==== Data to examine
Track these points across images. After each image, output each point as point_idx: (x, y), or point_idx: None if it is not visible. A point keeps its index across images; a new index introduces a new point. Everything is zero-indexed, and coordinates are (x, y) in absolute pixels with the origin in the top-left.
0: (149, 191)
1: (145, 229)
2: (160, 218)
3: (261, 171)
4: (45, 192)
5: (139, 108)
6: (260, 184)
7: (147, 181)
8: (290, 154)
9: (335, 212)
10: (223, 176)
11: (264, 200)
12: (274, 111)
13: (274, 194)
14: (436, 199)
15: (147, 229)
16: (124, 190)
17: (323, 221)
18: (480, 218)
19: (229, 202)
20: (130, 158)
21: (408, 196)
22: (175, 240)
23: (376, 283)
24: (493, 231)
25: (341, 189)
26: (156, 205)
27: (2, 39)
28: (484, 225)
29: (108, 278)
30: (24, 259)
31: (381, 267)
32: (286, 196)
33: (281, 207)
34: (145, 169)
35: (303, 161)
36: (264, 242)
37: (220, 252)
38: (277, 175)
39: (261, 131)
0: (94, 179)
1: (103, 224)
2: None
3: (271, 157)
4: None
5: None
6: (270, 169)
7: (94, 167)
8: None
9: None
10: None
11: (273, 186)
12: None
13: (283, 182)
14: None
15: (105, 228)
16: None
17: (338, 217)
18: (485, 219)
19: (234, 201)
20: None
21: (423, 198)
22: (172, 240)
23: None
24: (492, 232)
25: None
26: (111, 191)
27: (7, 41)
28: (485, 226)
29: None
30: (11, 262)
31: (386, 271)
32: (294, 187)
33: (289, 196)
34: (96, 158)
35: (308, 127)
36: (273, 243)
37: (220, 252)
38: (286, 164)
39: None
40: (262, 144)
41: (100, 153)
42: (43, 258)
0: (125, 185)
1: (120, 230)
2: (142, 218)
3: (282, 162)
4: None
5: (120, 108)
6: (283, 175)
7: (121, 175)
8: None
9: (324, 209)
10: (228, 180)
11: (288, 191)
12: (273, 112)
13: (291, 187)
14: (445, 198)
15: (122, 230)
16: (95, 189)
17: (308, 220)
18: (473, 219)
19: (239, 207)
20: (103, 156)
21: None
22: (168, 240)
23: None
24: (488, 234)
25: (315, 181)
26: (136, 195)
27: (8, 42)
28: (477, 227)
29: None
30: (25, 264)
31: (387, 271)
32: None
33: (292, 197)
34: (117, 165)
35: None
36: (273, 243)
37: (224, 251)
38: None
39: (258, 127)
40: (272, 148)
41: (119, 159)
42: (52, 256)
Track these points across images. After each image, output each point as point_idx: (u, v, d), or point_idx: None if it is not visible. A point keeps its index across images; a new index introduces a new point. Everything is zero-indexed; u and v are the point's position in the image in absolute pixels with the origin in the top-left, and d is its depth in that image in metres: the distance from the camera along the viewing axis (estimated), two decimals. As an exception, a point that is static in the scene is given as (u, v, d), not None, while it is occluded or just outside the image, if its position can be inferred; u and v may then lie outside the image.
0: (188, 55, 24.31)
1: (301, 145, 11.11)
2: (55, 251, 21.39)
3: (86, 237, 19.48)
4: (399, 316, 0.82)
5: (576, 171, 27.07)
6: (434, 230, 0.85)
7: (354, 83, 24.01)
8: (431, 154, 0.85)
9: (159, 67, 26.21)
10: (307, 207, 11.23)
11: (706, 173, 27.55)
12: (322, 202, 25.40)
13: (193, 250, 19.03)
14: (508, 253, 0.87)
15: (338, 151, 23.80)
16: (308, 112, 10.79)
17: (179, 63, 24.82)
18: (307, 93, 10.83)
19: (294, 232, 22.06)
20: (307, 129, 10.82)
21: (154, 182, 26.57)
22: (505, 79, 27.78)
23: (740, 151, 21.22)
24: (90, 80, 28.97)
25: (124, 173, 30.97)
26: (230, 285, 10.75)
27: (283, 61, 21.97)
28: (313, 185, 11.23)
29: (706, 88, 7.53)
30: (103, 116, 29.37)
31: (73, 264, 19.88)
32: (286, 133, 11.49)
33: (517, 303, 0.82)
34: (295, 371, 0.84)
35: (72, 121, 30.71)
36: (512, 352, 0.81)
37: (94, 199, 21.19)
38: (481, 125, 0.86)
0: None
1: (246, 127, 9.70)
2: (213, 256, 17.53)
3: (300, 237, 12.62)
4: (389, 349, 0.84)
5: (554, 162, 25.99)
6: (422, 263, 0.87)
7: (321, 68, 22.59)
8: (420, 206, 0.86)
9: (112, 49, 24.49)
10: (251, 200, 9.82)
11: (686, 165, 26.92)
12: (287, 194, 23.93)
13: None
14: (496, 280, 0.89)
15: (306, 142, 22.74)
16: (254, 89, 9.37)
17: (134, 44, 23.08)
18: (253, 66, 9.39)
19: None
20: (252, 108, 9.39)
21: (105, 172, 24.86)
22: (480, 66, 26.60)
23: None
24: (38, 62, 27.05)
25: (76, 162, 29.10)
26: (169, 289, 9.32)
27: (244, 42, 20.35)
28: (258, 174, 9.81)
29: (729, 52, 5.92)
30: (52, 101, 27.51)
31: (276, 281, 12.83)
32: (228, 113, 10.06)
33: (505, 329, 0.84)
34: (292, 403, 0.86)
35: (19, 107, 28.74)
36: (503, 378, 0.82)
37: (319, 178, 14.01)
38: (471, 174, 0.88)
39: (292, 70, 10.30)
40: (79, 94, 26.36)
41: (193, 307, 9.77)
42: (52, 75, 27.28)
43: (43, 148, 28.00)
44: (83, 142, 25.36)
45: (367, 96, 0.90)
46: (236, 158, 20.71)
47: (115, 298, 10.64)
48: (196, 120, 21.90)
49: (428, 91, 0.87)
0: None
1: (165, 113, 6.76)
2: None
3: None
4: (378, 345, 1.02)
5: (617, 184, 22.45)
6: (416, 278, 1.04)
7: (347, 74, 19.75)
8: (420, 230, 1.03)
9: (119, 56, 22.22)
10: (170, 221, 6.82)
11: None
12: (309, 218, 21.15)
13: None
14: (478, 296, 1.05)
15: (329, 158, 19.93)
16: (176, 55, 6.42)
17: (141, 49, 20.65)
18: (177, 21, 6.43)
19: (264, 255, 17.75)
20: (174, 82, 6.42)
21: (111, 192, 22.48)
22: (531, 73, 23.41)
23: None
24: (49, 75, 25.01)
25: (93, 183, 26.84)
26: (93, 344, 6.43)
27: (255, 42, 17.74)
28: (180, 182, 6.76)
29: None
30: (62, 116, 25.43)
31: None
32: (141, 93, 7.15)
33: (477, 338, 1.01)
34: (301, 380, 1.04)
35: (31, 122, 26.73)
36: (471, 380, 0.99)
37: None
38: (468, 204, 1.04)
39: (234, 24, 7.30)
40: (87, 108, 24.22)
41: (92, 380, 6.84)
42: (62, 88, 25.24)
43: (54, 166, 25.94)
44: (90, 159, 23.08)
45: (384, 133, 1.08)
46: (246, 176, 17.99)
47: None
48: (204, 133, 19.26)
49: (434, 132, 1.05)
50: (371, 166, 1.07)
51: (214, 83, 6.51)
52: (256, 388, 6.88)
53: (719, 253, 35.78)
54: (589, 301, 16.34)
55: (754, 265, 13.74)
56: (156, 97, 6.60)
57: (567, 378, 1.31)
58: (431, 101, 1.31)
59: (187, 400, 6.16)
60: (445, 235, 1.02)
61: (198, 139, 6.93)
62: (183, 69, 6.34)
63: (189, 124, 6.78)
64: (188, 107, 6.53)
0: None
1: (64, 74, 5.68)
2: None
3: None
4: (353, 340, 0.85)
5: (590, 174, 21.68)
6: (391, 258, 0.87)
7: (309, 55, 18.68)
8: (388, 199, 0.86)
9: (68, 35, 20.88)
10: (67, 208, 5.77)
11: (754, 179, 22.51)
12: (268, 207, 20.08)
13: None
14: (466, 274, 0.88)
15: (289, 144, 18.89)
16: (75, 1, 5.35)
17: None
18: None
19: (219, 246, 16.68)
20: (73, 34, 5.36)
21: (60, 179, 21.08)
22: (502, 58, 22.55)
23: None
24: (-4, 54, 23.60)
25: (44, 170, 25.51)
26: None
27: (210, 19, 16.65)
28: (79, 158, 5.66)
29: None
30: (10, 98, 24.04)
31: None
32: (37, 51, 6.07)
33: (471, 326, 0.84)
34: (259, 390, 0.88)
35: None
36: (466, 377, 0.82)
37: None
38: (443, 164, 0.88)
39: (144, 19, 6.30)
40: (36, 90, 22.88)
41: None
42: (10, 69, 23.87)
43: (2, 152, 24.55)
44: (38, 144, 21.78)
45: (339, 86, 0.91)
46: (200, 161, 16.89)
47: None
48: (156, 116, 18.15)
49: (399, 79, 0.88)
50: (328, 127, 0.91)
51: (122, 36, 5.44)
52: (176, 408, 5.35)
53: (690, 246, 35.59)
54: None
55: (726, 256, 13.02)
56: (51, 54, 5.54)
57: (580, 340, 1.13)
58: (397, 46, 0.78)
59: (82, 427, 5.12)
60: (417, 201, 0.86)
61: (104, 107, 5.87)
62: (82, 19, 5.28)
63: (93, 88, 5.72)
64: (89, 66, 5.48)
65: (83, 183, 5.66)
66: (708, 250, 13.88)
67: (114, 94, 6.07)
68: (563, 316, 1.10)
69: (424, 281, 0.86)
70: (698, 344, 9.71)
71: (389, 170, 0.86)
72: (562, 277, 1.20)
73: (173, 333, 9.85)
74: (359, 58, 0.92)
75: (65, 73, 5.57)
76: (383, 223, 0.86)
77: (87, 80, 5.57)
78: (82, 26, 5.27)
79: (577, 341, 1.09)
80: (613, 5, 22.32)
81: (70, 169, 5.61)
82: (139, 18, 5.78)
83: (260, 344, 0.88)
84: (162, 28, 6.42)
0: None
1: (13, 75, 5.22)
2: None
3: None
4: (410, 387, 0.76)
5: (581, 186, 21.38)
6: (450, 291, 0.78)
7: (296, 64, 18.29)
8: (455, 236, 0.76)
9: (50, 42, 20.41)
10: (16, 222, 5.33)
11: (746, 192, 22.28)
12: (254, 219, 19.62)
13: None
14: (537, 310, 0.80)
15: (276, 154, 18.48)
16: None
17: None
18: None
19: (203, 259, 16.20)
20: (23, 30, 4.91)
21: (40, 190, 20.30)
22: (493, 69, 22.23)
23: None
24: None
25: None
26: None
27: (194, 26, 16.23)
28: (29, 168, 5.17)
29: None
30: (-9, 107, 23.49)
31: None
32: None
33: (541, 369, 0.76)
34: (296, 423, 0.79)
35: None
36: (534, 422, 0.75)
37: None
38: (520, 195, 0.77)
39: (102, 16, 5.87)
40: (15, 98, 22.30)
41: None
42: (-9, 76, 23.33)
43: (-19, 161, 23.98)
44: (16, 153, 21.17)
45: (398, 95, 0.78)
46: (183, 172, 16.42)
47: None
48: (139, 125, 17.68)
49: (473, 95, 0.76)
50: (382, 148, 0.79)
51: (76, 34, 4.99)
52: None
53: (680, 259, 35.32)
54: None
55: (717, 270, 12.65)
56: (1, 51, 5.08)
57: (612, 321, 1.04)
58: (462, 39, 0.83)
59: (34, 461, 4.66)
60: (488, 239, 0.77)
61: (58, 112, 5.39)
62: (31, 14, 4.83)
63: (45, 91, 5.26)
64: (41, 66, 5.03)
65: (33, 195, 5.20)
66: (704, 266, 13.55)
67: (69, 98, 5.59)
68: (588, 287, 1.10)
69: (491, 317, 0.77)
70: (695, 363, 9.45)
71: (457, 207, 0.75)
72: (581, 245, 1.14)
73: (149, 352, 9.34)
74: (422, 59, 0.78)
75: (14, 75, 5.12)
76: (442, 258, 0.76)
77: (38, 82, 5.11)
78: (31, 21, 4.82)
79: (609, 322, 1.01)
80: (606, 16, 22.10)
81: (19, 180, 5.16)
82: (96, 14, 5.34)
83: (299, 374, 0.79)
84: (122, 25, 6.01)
========
==== Data to examine
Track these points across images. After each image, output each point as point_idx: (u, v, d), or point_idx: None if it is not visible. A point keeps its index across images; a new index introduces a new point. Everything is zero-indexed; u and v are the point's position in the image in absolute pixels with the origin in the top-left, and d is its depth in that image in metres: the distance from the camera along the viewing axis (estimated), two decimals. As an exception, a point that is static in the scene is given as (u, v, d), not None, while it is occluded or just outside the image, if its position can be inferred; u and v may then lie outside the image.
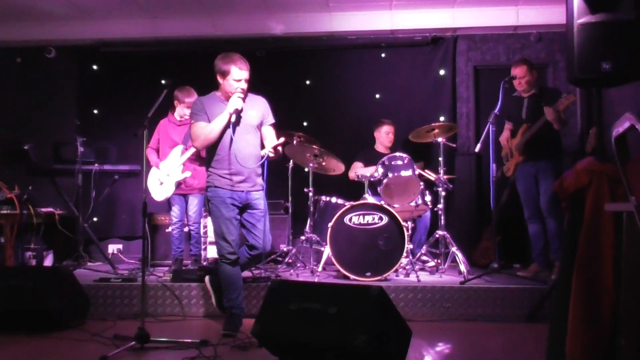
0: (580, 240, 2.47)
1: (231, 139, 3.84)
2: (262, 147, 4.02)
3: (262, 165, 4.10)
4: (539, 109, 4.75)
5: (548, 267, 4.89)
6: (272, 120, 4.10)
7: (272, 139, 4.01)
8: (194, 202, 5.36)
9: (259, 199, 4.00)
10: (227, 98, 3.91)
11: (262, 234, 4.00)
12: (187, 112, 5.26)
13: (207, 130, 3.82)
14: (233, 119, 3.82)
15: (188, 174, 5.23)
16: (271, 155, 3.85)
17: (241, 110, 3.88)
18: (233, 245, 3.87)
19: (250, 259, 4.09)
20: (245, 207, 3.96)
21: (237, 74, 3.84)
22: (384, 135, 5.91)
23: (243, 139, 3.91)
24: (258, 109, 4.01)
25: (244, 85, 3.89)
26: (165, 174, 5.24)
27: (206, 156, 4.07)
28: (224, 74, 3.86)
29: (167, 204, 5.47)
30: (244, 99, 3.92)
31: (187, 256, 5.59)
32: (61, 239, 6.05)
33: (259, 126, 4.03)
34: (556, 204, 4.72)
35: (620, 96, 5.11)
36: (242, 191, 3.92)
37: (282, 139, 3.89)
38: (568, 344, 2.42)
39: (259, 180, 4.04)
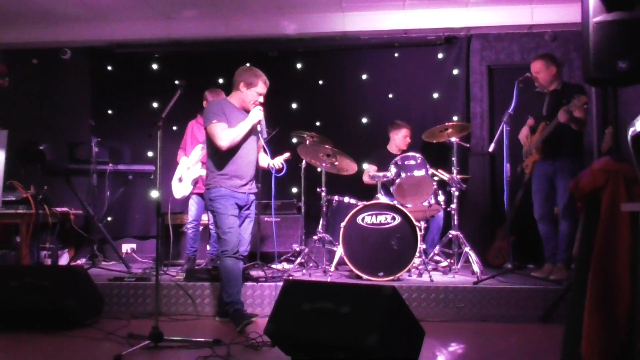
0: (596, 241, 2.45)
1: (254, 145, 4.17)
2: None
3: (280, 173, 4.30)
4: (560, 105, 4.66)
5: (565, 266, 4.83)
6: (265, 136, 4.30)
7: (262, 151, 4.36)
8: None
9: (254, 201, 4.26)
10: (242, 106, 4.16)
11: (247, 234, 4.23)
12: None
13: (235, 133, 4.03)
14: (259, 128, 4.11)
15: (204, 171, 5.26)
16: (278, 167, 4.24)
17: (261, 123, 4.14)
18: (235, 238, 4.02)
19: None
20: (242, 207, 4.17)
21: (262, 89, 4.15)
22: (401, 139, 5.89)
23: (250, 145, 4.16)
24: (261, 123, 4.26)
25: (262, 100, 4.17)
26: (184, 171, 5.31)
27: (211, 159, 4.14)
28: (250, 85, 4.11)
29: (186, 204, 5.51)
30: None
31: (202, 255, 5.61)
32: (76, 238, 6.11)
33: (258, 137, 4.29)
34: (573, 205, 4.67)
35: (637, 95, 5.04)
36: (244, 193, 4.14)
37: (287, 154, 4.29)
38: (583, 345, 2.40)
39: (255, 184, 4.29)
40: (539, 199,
========
==== Data to examine
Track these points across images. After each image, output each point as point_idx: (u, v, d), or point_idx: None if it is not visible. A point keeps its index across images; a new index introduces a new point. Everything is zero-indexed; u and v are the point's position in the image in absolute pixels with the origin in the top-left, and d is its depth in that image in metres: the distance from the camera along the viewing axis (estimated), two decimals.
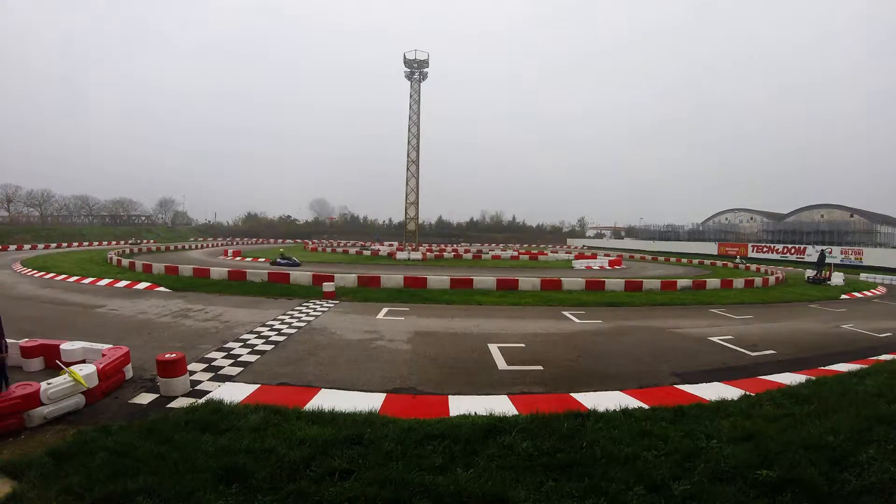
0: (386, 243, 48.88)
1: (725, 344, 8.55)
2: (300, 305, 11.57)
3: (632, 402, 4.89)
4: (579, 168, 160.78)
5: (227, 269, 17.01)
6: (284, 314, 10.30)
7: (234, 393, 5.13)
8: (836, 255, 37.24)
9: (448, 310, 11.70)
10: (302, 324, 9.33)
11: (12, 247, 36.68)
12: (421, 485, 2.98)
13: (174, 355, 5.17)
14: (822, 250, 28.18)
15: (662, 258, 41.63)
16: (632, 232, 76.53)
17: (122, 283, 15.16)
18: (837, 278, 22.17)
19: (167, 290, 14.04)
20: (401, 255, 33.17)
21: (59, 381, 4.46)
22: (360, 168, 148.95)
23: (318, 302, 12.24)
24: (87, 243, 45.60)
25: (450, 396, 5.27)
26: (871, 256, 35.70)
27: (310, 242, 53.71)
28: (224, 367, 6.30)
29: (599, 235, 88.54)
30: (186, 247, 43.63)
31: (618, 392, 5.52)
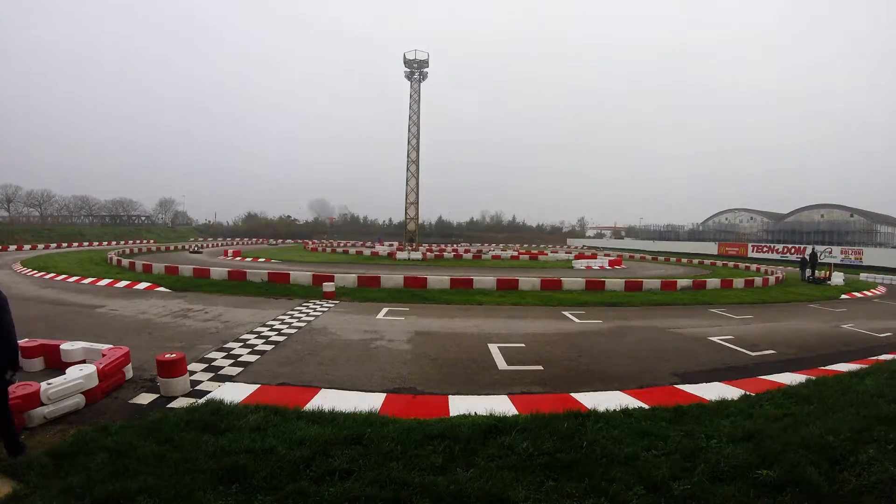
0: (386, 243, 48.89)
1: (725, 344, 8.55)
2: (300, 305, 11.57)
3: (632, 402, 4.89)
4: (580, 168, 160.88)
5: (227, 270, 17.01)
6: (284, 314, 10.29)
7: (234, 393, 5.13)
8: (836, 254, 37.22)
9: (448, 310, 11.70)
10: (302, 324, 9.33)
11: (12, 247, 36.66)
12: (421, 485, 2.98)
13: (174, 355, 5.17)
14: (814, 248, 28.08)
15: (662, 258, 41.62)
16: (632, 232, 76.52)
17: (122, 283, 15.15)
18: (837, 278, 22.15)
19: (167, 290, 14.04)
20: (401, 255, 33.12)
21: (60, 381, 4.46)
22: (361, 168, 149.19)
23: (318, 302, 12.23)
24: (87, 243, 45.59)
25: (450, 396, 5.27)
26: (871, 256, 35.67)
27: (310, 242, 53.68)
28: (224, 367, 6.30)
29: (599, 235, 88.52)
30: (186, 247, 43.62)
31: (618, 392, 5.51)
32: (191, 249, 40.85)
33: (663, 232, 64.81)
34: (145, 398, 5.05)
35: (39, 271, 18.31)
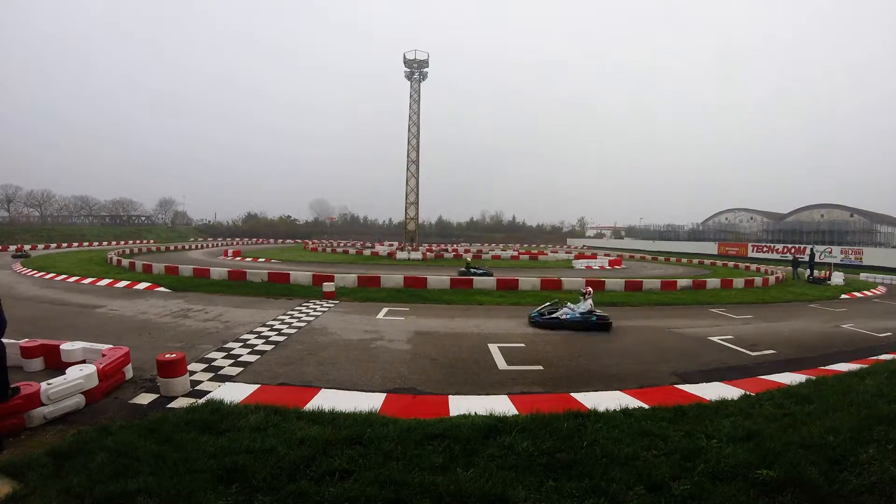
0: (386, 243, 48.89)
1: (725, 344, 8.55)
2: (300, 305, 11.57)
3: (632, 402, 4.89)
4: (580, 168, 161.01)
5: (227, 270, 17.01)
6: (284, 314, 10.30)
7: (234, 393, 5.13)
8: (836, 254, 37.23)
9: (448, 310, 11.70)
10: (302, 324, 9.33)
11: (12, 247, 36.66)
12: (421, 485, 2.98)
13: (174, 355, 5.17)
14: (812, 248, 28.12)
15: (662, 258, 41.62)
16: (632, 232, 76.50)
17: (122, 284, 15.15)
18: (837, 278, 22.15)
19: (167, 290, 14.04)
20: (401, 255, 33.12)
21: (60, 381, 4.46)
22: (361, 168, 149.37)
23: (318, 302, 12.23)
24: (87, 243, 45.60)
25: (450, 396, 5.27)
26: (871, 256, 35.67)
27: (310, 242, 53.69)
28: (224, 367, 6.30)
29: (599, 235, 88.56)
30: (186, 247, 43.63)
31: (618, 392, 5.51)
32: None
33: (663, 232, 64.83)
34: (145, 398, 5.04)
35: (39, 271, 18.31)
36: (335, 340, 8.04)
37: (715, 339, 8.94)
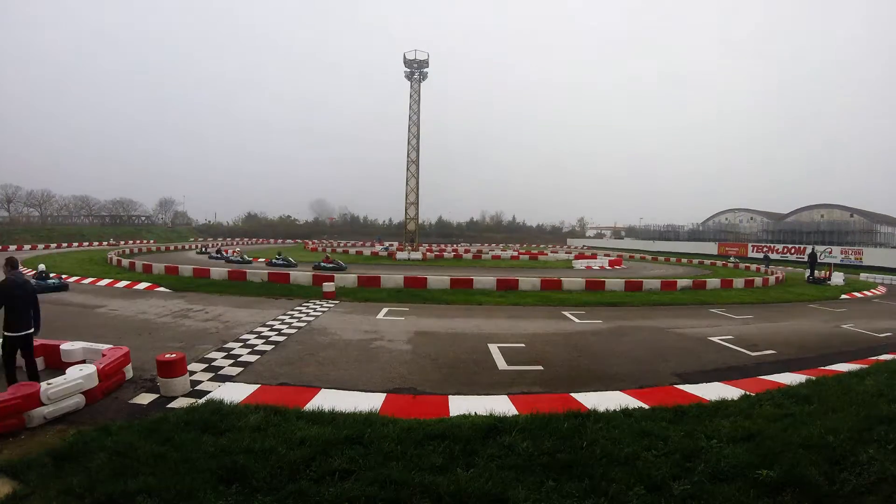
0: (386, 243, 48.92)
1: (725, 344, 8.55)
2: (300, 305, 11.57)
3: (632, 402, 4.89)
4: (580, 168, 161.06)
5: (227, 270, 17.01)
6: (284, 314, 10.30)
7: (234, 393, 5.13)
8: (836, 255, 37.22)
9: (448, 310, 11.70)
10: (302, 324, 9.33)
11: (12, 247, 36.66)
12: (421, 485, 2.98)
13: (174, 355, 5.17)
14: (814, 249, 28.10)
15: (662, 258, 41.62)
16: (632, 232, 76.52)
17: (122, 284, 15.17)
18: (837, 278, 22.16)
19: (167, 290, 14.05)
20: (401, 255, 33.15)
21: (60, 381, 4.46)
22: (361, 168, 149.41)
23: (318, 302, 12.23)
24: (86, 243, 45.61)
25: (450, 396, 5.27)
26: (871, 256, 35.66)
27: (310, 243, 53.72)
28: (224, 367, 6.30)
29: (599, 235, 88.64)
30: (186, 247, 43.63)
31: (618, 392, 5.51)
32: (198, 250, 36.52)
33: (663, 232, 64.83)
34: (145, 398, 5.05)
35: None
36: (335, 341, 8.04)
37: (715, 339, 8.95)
========
How to complete this task: The lines above from the one with "69: (424, 281, 0.86)" through the one with "84: (162, 28, 6.42)" are to be duplicated exactly, ends included, with nothing added.

Solution to this exercise:
69: (424, 281, 0.86)
70: (698, 344, 9.71)
71: (389, 170, 0.86)
72: (562, 277, 1.20)
73: (173, 333, 9.85)
74: (359, 58, 0.92)
75: (65, 73, 5.57)
76: (383, 223, 0.86)
77: (87, 80, 5.57)
78: (82, 26, 5.27)
79: (577, 341, 1.09)
80: (613, 5, 22.32)
81: (70, 169, 5.61)
82: (139, 18, 5.78)
83: (260, 344, 0.88)
84: (162, 28, 6.42)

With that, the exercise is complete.